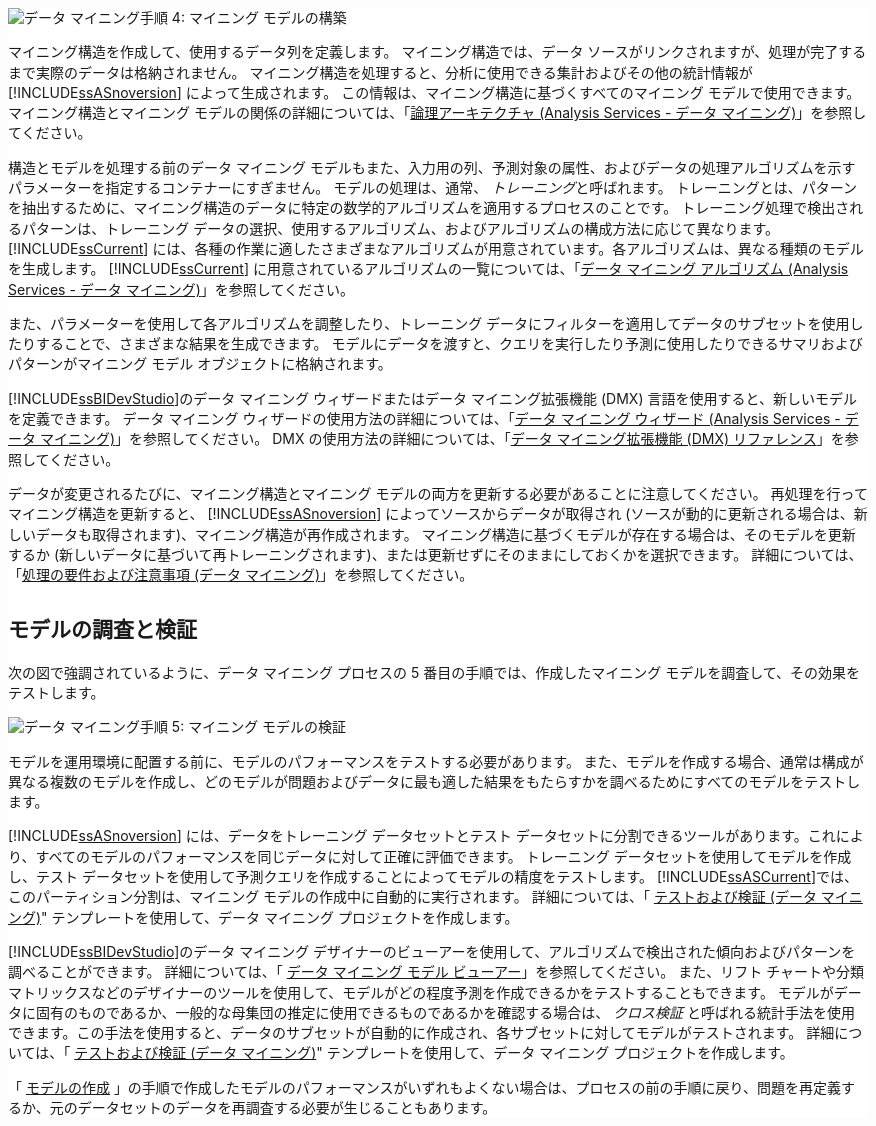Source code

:  ![データ マイニング手順 4: マイニング モデルの構築](../media/dmprocess-building.gif "データ マイニング手順 4: マイニング モデルの構築")

 マイニング構造を作成して、使用するデータ列を定義します。 マイニング構造では、データ ソースがリンクされますが、処理が完了するまで実際のデータは格納されません。 マイニング構造を処理すると、分析に使用できる集計およびその他の統計情報が [!INCLUDE[ssASnoversion](../../includes/ssasnoversion-md.md)] によって生成されます。 この情報は、マイニング構造に基づくすべてのマイニング モデルで使用できます。 マイニング構造とマイニング モデルの関係の詳細については、「[論理アーキテクチャ (Analysis Services - データ マイニング)](logical-architecture-analysis-services-data-mining.md)」を参照してください。

 構造とモデルを処理する前のデータ マイニング モデルもまた、入力用の列、予測対象の属性、およびデータの処理アルゴリズムを示すパラメーターを指定するコンテナーにすぎません。 モデルの処理は、通常、 *トレーニング*と呼ばれます。 トレーニングとは、パターンを抽出するために、マイニング構造のデータに特定の数学的アルゴリズムを適用するプロセスのことです。 トレーニング処理で検出されるパターンは、トレーニング データの選択、使用するアルゴリズム、およびアルゴリズムの構成方法に応じて異なります。 
  [!INCLUDE[ssCurrent](../../includes/sscurrent-md.md)] には、各種の作業に適したさまざまなアルゴリズムが用意されています。各アルゴリズムは、異なる種類のモデルを生成します。 
  [!INCLUDE[ssCurrent](../../includes/sscurrent-md.md)] に用意されているアルゴリズムの一覧については、「[データ マイニング アルゴリズム (Analysis Services - データ マイニング)](data-mining-algorithms-analysis-services-data-mining.md)」を参照してください。

 また、パラメーターを使用して各アルゴリズムを調整したり、トレーニング データにフィルターを適用してデータのサブセットを使用したりすることで、さまざまな結果を生成できます。 モデルにデータを渡すと、クエリを実行したり予測に使用したりできるサマリおよびパターンがマイニング モデル オブジェクトに格納されます。

 
  [!INCLUDE[ssBIDevStudio](../../includes/ssbidevstudio-md.md)]のデータ マイニング ウィザードまたはデータ マイニング拡張機能 (DMX) 言語を使用すると、新しいモデルを定義できます。 データ マイニング ウィザードの使用方法の詳細については、「[データ マイニング ウィザード (Analysis Services - データ マイニング)](data-mining-wizard-analysis-services-data-mining.md)」を参照してください。 DMX の使用方法の詳細については、「[データ マイニング拡張機能 (DMX) リファレンス](/sql/dmx/data-mining-extensions-dmx-reference)」を参照してください。

 データが変更されるたびに、マイニング構造とマイニング モデルの両方を更新する必要があることに注意してください。 再処理を行ってマイニング構造を更新すると、 [!INCLUDE[ssASnoversion](../../includes/ssasnoversion-md.md)] によってソースからデータが取得され (ソースが動的に更新される場合は、新しいデータも取得されます)、マイニング構造が再作成されます。 マイニング構造に基づくモデルが存在する場合は、そのモデルを更新するか (新しいデータに基づいて再トレーニングされます)、または更新せずにそのままにしておくかを選択できます。 詳細については、「[処理の要件および注意事項 (データ マイニング)](processing-requirements-and-considerations-data-mining.md)」を参照してください。

##  <a name="ValidatingModels"></a>モデルの調査と検証
 次の図で強調されているように、データ マイニング プロセスの 5 番目の手順では、作成したマイニング モデルを調査して、その効果をテストします。

 ![データ マイニング手順 5: マイニング モデルの検証](../media/dmprocess-validating.gif "データ マイニング手順 5: マイニング モデルの検証")

 モデルを運用環境に配置する前に、モデルのパフォーマンスをテストする必要があります。 また、モデルを作成する場合、通常は構成が異なる複数のモデルを作成し、どのモデルが問題およびデータに最も適した結果をもたらすかを調べるためにすべてのモデルをテストします。

 
  [!INCLUDE[ssASnoversion](../../includes/ssasnoversion-md.md)] には、データをトレーニング データセットとテスト データセットに分割できるツールがあります。これにより、すべてのモデルのパフォーマンスを同じデータに対して正確に評価できます。 トレーニング データセットを使用してモデルを作成し、テスト データセットを使用して予測クエリを作成することによってモデルの精度をテストします。 
  [!INCLUDE[ssASCurrent](../../includes/ssascurrent-md.md)]では、このパーティション分割は、マイニング モデルの作成中に自動的に実行されます。 詳細については、「 [テストおよび検証 (データ マイニング)](testing-and-validation-data-mining.md)" テンプレートを使用して、データ マイニング プロジェクトを作成します。

 
  [!INCLUDE[ssBIDevStudio](../../includes/ssbidevstudio-md.md)]のデータ マイニング デザイナーのビューアーを使用して、アルゴリズムで検出された傾向およびパターンを調べることができます。 詳細については、「 [データ マイニング モデル ビューアー](data-mining-model-viewers.md)」を参照してください。 また、リフト チャートや分類マトリックスなどのデザイナーのツールを使用して、モデルがどの程度予測を作成できるかをテストすることもできます。 モデルがデータに固有のものであるか、一般的な母集団の推定に使用できるものであるかを確認する場合は、 *クロス検証* と呼ばれる統計手法を使用できます。この手法を使用すると、データのサブセットが自動的に作成され、各サブセットに対してモデルがテストされます。 詳細については、「 [テストおよび検証 (データ マイニング)](testing-and-validation-data-mining.md)" テンプレートを使用して、データ マイニング プロジェクトを作成します。

 「 [モデルの作成](#BuildingModels) 」の手順で作成したモデルのパフォーマンスがいずれもよくない場合は、プロセスの前の手順に戻り、問題を再定義するか、元のデータセットのデータを再調査する必要が生じることもあります。
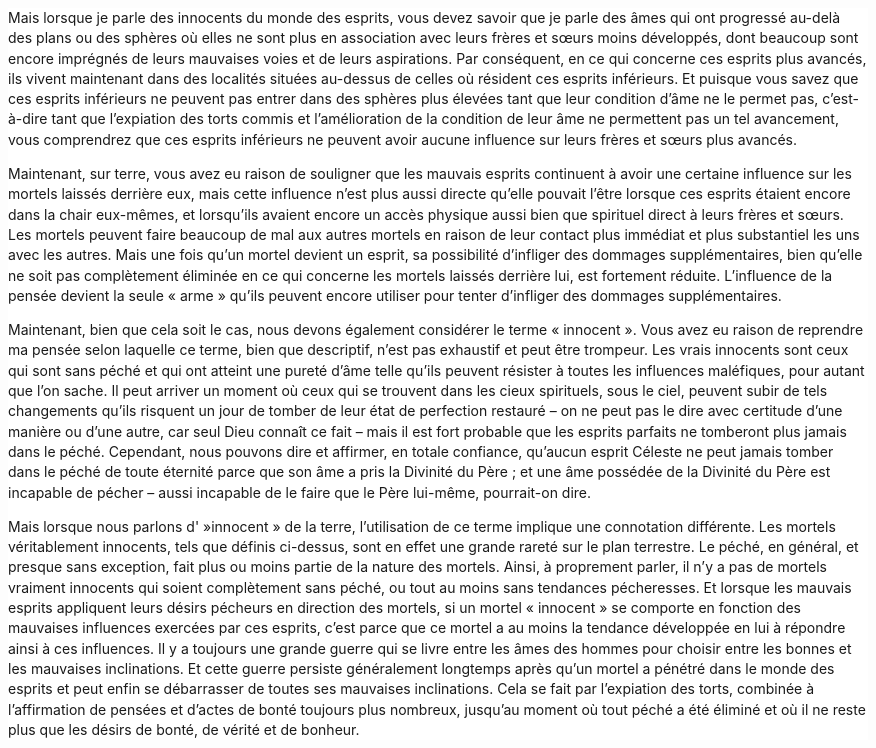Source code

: Mais lorsque je parle des innocents du monde des esprits, vous devez savoir que je parle des âmes qui ont progressé au-delà des plans ou des sphères où elles ne sont plus en association avec leurs frères et sœurs moins développés, dont beaucoup sont encore imprégnés de leurs mauvaises voies et de leurs aspirations. Par conséquent, en ce qui concerne ces esprits plus avancés, ils vivent maintenant dans des localités situées au-dessus de celles où résident ces esprits inférieurs. Et puisque vous savez que ces esprits inférieurs ne peuvent pas entrer dans des sphères plus élevées tant que leur condition d’âme ne le permet pas, c’est-à-dire tant que l’expiation des torts commis et l’amélioration de la condition de leur âme ne permettent pas un tel avancement, vous comprendrez que ces esprits inférieurs ne peuvent avoir aucune influence sur leurs frères et sœurs plus avancés.

Maintenant, sur terre, vous avez eu raison de souligner que les mauvais esprits continuent à avoir une certaine influence sur les mortels laissés derrière eux, mais cette influence n’est plus aussi directe qu’elle pouvait l’être lorsque ces esprits étaient encore dans la chair eux-mêmes, et lorsqu’ils avaient encore un accès physique aussi bien que spirituel direct à leurs frères et sœurs. Les mortels peuvent faire beaucoup de mal aux autres mortels en raison de leur contact plus immédiat et plus substantiel les uns avec les autres. Mais une fois qu’un mortel devient un esprit, sa possibilité d’infliger des dommages supplémentaires, bien qu’elle ne soit pas complètement éliminée en ce qui concerne les mortels laissés derrière lui, est fortement réduite. L’influence de la pensée devient la seule « arme » qu’ils peuvent encore utiliser pour tenter d’infliger des dommages supplémentaires.

Maintenant, bien que cela soit le cas, nous devons également considérer le terme « innocent ». Vous avez eu raison de reprendre ma pensée selon laquelle ce terme, bien que descriptif, n’est pas exhaustif et peut être trompeur. Les vrais innocents sont ceux qui sont sans péché et qui ont atteint une pureté d’âme telle qu’ils peuvent résister à toutes les influences maléfiques, pour autant que l’on sache. Il peut arriver un moment où ceux qui se trouvent dans les cieux spirituels, sous le ciel, peuvent subir de tels changements qu’ils risquent un jour de tomber de leur état de perfection restauré – on ne peut pas le dire avec certitude d’une manière ou d’une autre, car seul Dieu connaît ce fait – mais il est fort probable que les esprits parfaits ne tomberont plus jamais dans le péché. Cependant, nous pouvons dire et affirmer, en totale confiance, qu’aucun esprit Céleste ne peut jamais tomber dans le péché de toute éternité parce que son âme a pris la Divinité du Père ; et une âme possédée de la Divinité du Père est incapable de pécher – aussi incapable de le faire que le Père lui-même, pourrait-on dire.

Mais lorsque nous parlons d' »innocent » de la terre, l’utilisation de ce terme implique une connotation différente. Les mortels véritablement innocents, tels que définis ci-dessus, sont en effet une grande rareté sur le plan terrestre. Le péché, en général, et presque sans exception, fait plus ou moins partie de la nature des mortels. Ainsi, à proprement parler, il n’y a pas de mortels vraiment innocents qui soient complètement sans péché, ou tout au moins sans tendances pécheresses. Et lorsque les mauvais esprits appliquent leurs désirs pécheurs en direction des mortels, si un mortel « innocent » se comporte en fonction des mauvaises influences exercées par ces esprits, c’est parce que ce mortel a au moins la tendance développée en lui à répondre ainsi à ces influences. Il y a toujours une grande guerre qui se livre entre les âmes des hommes pour choisir entre les bonnes et les mauvaises inclinations. Et cette guerre persiste généralement longtemps après qu’un mortel a pénétré dans le monde des esprits et peut enfin se débarrasser de toutes ses mauvaises inclinations. Cela se fait par l’expiation des torts, combinée à l’affirmation de pensées et d’actes de bonté toujours plus nombreux, jusqu’au moment où tout péché a été éliminé et où il ne reste plus que les désirs de bonté, de vérité et de bonheur.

+ + +

§ **Problem**: Extract each line of the records above that contains the string "dmprocess".

§ **Answer to the exercise**:
:  ![データ マイニング手順 4: マイニング モデルの構築](../media/dmprocess-building.gif "データ マイニング手順 4: マイニング モデルの構築")
 ![データ マイニング手順 5: マイニング モデルの検証](../media/dmprocess-validating.gif "データ マイニング手順 5: マイニング モデルの検証")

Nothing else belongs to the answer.